PURPOSE: We report updated clinical outcomes from a phase II study of pembrolizumab, trastuzumab, and chemotherapy (PTC) in metastatic esophagogastric (EG) cancer in conjunction with outcomes from an independent MSK cohort. EXPERIMENTAL DESIGN: The significance of pre-treatment 89Zr-trastuzumab PET, plasma circulating tumor DNA (ctDNA) dynamics, and tumor HER2 expression and whole exome sequencing was evaluated to identify prognostic biomarkers and mechanisms of resistance in patients treated on-protocol with PTC. Additional prognostic features were evaluated using a multivariable Cox regression model of trastuzumab-treated MSK patients (n=226). Single cell RNA sequencing data from MSK and Samsung were evaluated for mechanisms of therapy resistance. RESULTS: 89Zr-trastuzumab PET, single cell RNA-seq (scRNAseq), and serial ctDNA with CT imaging identified how pre-treatment intrapatient genomic heterogeneity contributes to inferior progression-free survival (PFS). We demonstrated that presence of intensely-avid lesions by 89Zr-trastuzumab PET, decline in tumor-matched ctDNA by 3 weeks, and clearance of tumor-matched ctDNA by 9 weeks were minimally invasive biomarkers of durable PFS. Paired pre- and on-treatment scRNAseq identified rapid clearance of HER2-expressing tumor clones with expansion of clones expressing a transcriptional resistance program, which was associated with MT1H, MT1E, MT2A, and MSMB expression.

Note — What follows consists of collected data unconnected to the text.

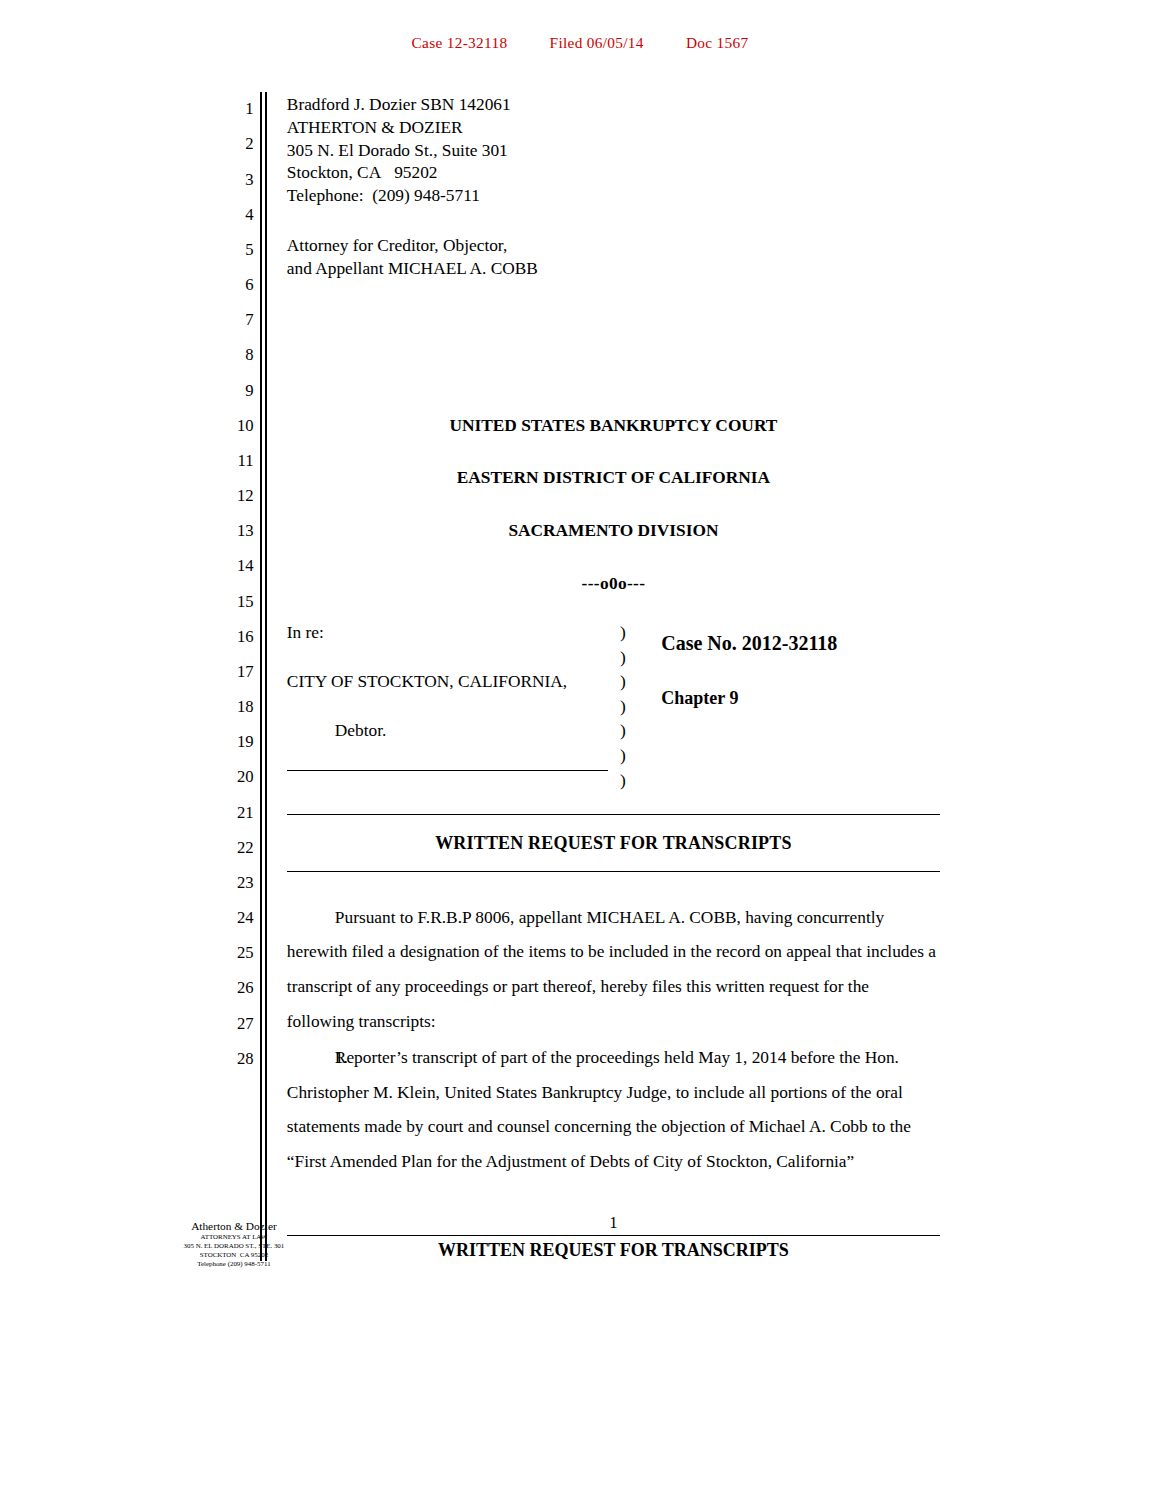Case 12-32118 Filed 06/05/14 Doc 1567
1
2
3
4
5
6
7
8
9
10
11
12
13
14
15
16
17
18
19
20
21
22
23
24
25
26
27
28
Bradford J. Dozier SBN 142061
ATHERTON & DOZIER
305 N. El Dorado St., Suite 301
Stockton, CA 95202
Telephone: (209) 948-5711
Attorney for Creditor, Objector,
and Appellant MICHAEL A. COBB
UNITED STATES BANKRUPTCY COURT
EASTERN DISTRICT OF CALIFORNIA
SACRAMENTO DIVISION
---o0o---
In re:
CITY OF STOCKTON, CALIFORNIA,
Debtor.
)
)
)
)
)
)
)
Case No. 2012-32118
Chapter 9
WRITTEN REQUEST FOR TRANSCRIPTS
Pursuant to F.R.B.P 8006, appellant MICHAEL A. COBB, having concurrently herewith filed a designation of the items to be included in the record on appeal that includes a transcript of any proceedings or part thereof, hereby files this written request for the following transcripts:
1. Reporter’s transcript of part of the proceedings held May 1, 2014 before the Hon. Christopher M. Klein, United States Bankruptcy Judge, to include all portions of the oral statements made by court and counsel concerning the objection of Michael A. Cobb to the “First Amended Plan for the Adjustment of Debts of City of Stockton, California”
1
WRITTEN REQUEST FOR TRANSCRIPTS
Atherton & Dozier
ATTORNEYS AT LAW
305 N. EL DORADO ST., STE. 301
STOCKTON CA 95202
Telephone (209) 948-5711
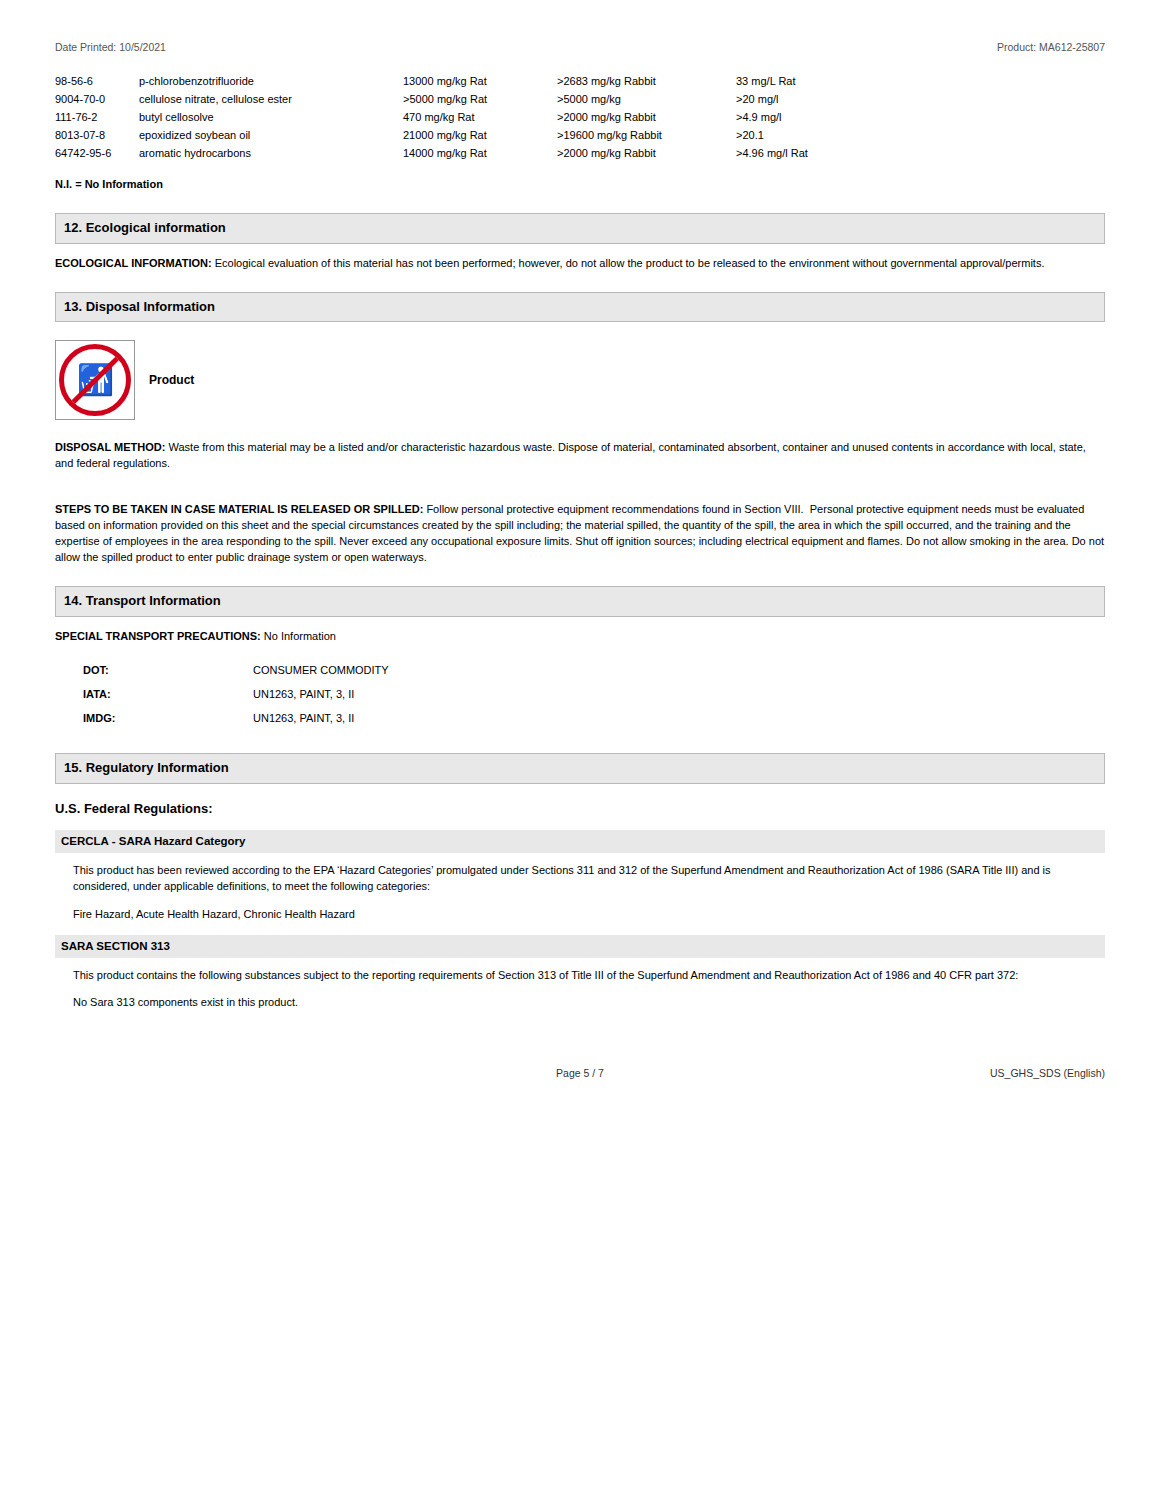Date Printed: 10/5/2021
Product: MA612-25807
| 98-56-6 | p-chlorobenzotrifluoride | 13000 mg/kg Rat | >2683 mg/kg Rabbit | 33 mg/L Rat |
| 9004-70-0 | cellulose nitrate, cellulose ester | >5000 mg/kg Rat | >5000 mg/kg | >20 mg/l |
| 111-76-2 | butyl cellosolve | 470 mg/kg Rat | >2000 mg/kg Rabbit | >4.9 mg/l |
| 8013-07-8 | epoxidized soybean oil | 21000 mg/kg Rat | >19600 mg/kg Rabbit | >20.1 |
| 64742-95-6 | aromatic hydrocarbons | 14000 mg/kg Rat | >2000 mg/kg Rabbit | >4.96 mg/l Rat |
N.I. = No Information
12. Ecological information
ECOLOGICAL INFORMATION: Ecological evaluation of this material has not been performed; however, do not allow the product to be released to the environment without governmental approval/permits.
13. Disposal Information
🚮
Product
DISPOSAL METHOD: Waste from this material may be a listed and/or characteristic hazardous waste. Dispose of material, contaminated absorbent, container and unused contents in accordance with local, state, and federal regulations.
STEPS TO BE TAKEN IN CASE MATERIAL IS RELEASED OR SPILLED: Follow personal protective equipment recommendations found in Section VIII. Personal protective equipment needs must be evaluated based on information provided on this sheet and the special circumstances created by the spill including; the material spilled, the quantity of the spill, the area in which the spill occurred, and the training and the expertise of employees in the area responding to the spill. Never exceed any occupational exposure limits. Shut off ignition sources; including electrical equipment and flames. Do not allow smoking in the area. Do not allow the spilled product to enter public drainage system or open waterways.
14. Transport Information
SPECIAL TRANSPORT PRECAUTIONS: No Information
| DOT: | CONSUMER COMMODITY |
| IATA: | UN1263, PAINT, 3, II |
| IMDG: | UN1263, PAINT, 3, II |
15. Regulatory Information
U.S. Federal Regulations:
CERCLA - SARA Hazard Category
This product has been reviewed according to the EPA ‘Hazard Categories’ promulgated under Sections 311 and 312 of the Superfund Amendment and Reauthorization Act of 1986 (SARA Title III) and is considered, under applicable definitions, to meet the following categories:
Fire Hazard, Acute Health Hazard, Chronic Health Hazard
SARA SECTION 313
This product contains the following substances subject to the reporting requirements of Section 313 of Title III of the Superfund Amendment and Reauthorization Act of 1986 and 40 CFR part 372:
No Sara 313 components exist in this product.
Page 5 / 7
US_GHS_SDS (English)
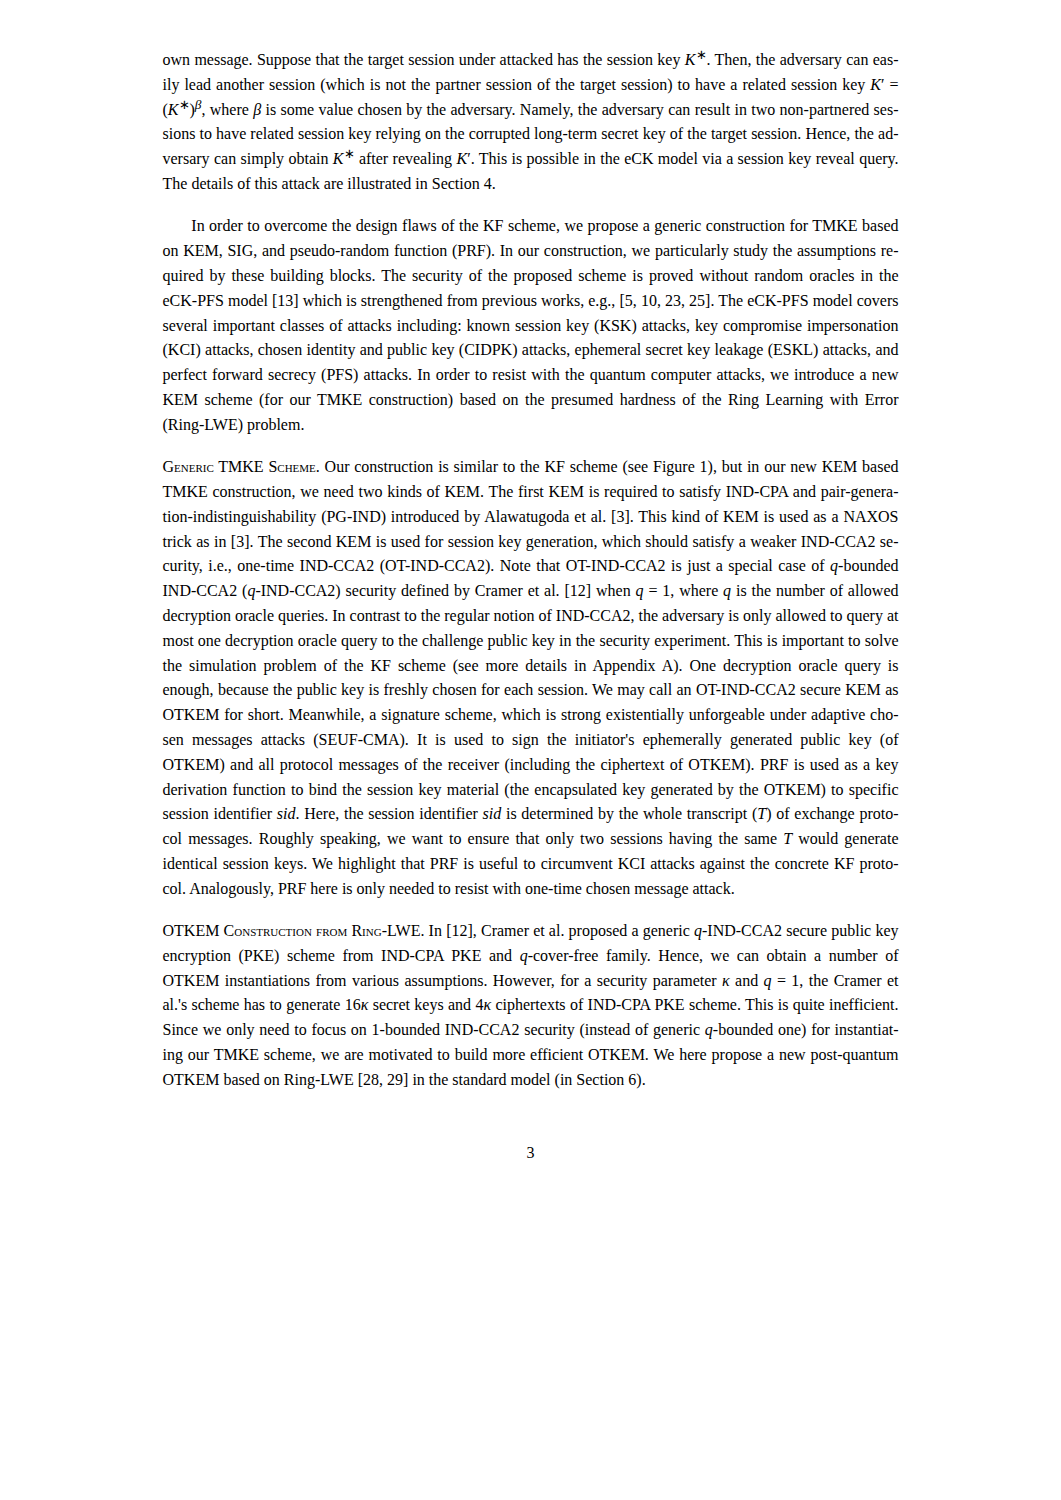own message. Suppose that the target session under attacked has the session key K∗. Then, the adversary can easily lead another session (which is not the partner session of the target session) to have a related session key K′ = (K∗)β, where β is some value chosen by the adversary. Namely, the adversary can result in two non-partnered sessions to have related session key relying on the corrupted long-term secret key of the target session. Hence, the adversary can simply obtain K∗ after revealing K′. This is possible in the eCK model via a session key reveal query. The details of this attack are illustrated in Section 4.
In order to overcome the design flaws of the KF scheme, we propose a generic construction for TMKE based on KEM, SIG, and pseudo-random function (PRF). In our construction, we particularly study the assumptions required by these building blocks. The security of the proposed scheme is proved without random oracles in the eCK-PFS model [13] which is strengthened from previous works, e.g., [5, 10, 23, 25]. The eCK-PFS model covers several important classes of attacks including: known session key (KSK) attacks, key compromise impersonation (KCI) attacks, chosen identity and public key (CIDPK) attacks, ephemeral secret key leakage (ESKL) attacks, and perfect forward secrecy (PFS) attacks. In order to resist with the quantum computer attacks, we introduce a new KEM scheme (for our TMKE construction) based on the presumed hardness of the Ring Learning with Error (Ring-LWE) problem.
Generic TMKE Scheme. Our construction is similar to the KF scheme (see Figure 1), but in our new KEM based TMKE construction, we need two kinds of KEM. The first KEM is required to satisfy IND-CPA and pair-generation-indistinguishability (PG-IND) introduced by Alawatugoda et al. [3]. This kind of KEM is used as a NAXOS trick as in [3]. The second KEM is used for session key generation, which should satisfy a weaker IND-CCA2 security, i.e., one-time IND-CCA2 (OT-IND-CCA2). Note that OT-IND-CCA2 is just a special case of q-bounded IND-CCA2 (q-IND-CCA2) security defined by Cramer et al. [12] when q = 1, where q is the number of allowed decryption oracle queries. In contrast to the regular notion of IND-CCA2, the adversary is only allowed to query at most one decryption oracle query to the challenge public key in the security experiment. This is important to solve the simulation problem of the KF scheme (see more details in Appendix A). One decryption oracle query is enough, because the public key is freshly chosen for each session. We may call an OT-IND-CCA2 secure KEM as OTKEM for short. Meanwhile, a signature scheme, which is strong existentially unforgeable under adaptive chosen messages attacks (SEUF-CMA). It is used to sign the initiator's ephemerally generated public key (of OTKEM) and all protocol messages of the receiver (including the ciphertext of OTKEM). PRF is used as a key derivation function to bind the session key material (the encapsulated key generated by the OTKEM) to specific session identifier sid. Here, the session identifier sid is determined by the whole transcript (T) of exchange protocol messages. Roughly speaking, we want to ensure that only two sessions having the same T would generate identical session keys. We highlight that PRF is useful to circumvent KCI attacks against the concrete KF protocol. Analogously, PRF here is only needed to resist with one-time chosen message attack.
OTKEM Construction from Ring-LWE. In [12], Cramer et al. proposed a generic q-IND-CCA2 secure public key encryption (PKE) scheme from IND-CPA PKE and q-cover-free family. Hence, we can obtain a number of OTKEM instantiations from various assumptions. However, for a security parameter κ and q = 1, the Cramer et al.'s scheme has to generate 16κ secret keys and 4κ ciphertexts of IND-CPA PKE scheme. This is quite inefficient. Since we only need to focus on 1-bounded IND-CCA2 security (instead of generic q-bounded one) for instantiating our TMKE scheme, we are motivated to build more efficient OTKEM. We here propose a new post-quantum OTKEM based on Ring-LWE [28, 29] in the standard model (in Section 6).
3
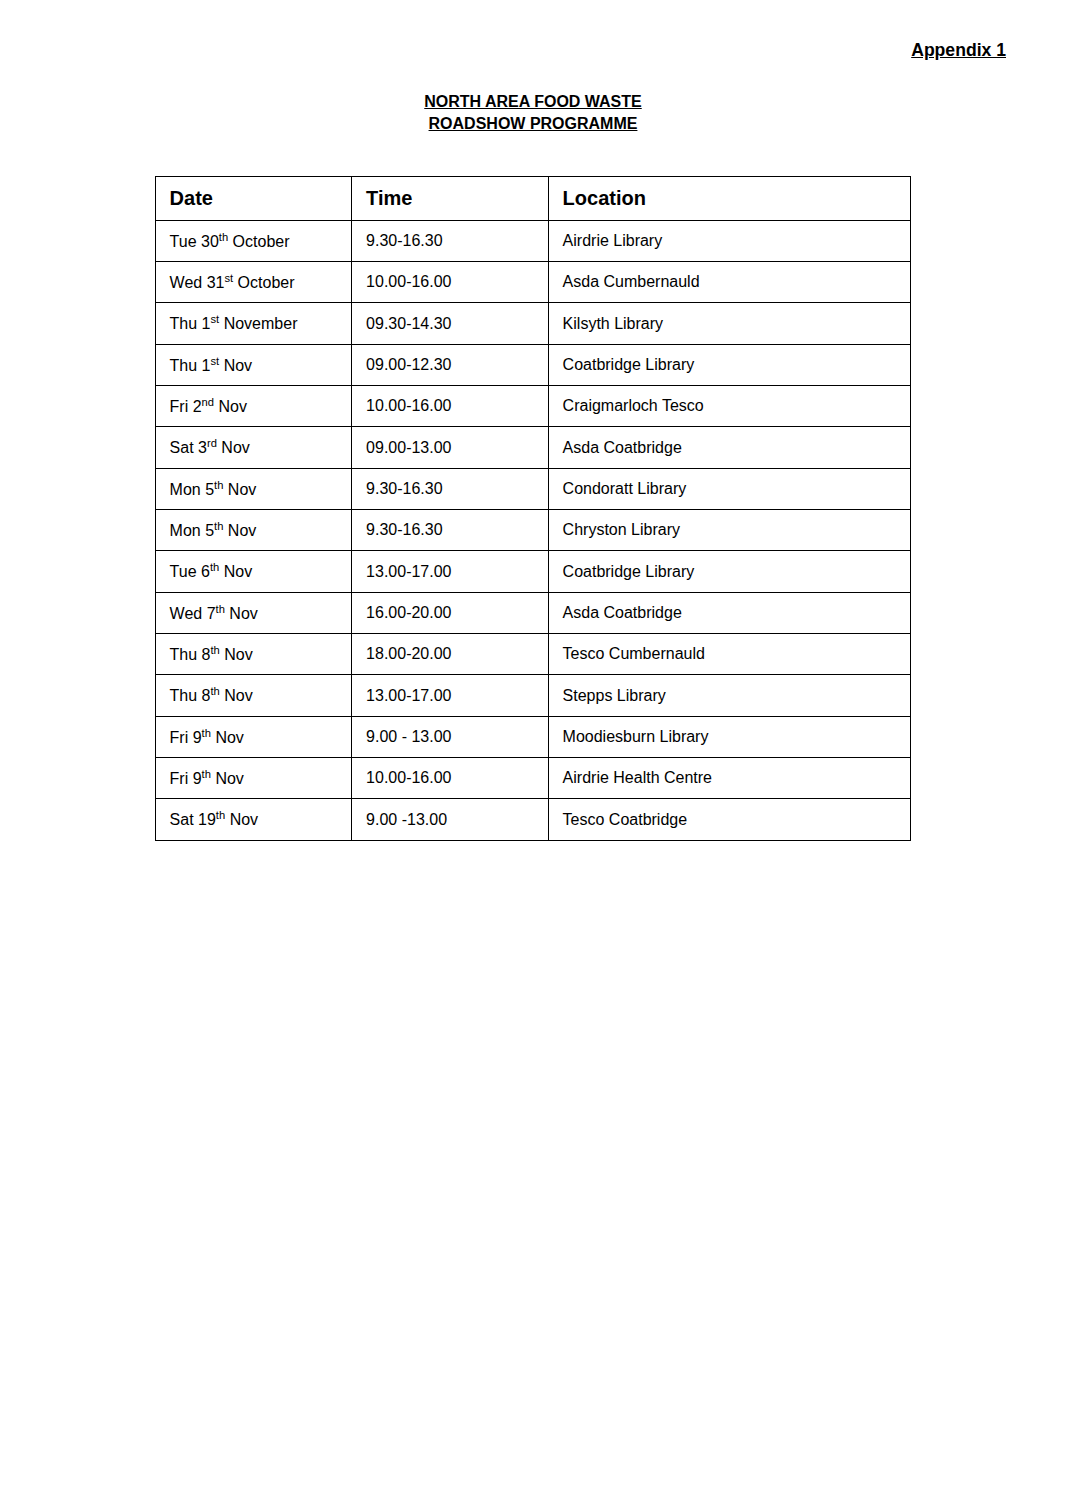Appendix 1
NORTH AREA FOOD WASTE
ROADSHOW PROGRAMME
| Date | Time | Location |
| --- | --- | --- |
| Tue 30 th October | 9.30-16.30 | Airdrie Library |
| Wed 31 st October | 10.00-16.00 | Asda Cumbernauld |
| Thu 1 st November | 09.30-14.30 | Kilsyth Library |
| Thu 1 st Nov | 09.00-12.30 | Coatbridge Library |
| Fri 2 nd Nov | 10.00-16.00 | Craigmarloch Tesco |
| Sat 3 rd Nov | 09.00-13.00 | Asda Coatbridge |
| Mon 5 th Nov | 9.30-16.30 | Condoratt Library |
| Mon 5 th Nov | 9.30-16.30 | Chryston Library |
| Tue 6 th Nov | 13.00-17.00 | Coatbridge Library |
| Wed 7 th Nov | 16.00-20.00 | Asda Coatbridge |
| Thu 8 th Nov | 18.00-20.00 | Tesco Cumbernauld |
| Thu 8 th Nov | 13.00-17.00 | Stepps Library |
| Fri 9 th Nov | 9.00 - 13.00 | Moodiesburn Library |
| Fri 9 th Nov | 10.00-16.00 | Airdrie Health Centre |
| Sat 19 th Nov | 9.00 -13.00 | Tesco Coatbridge |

Amongst trastuzumab-treated patients at MSK, ERBB2 amplification was associated with improved PFS, while alterations in MYC and CDKN2A/B were associated with inferior PFS. CONCLUSIONS: These findings highlight the clinical relevance of identifying baseline intrapatient heterogeneity and serial ctDNA monitoring of HER2-positive EG cancer patients to identify early evidence of treatment resistance, which could guide proactive therapy escalation or de-escalation.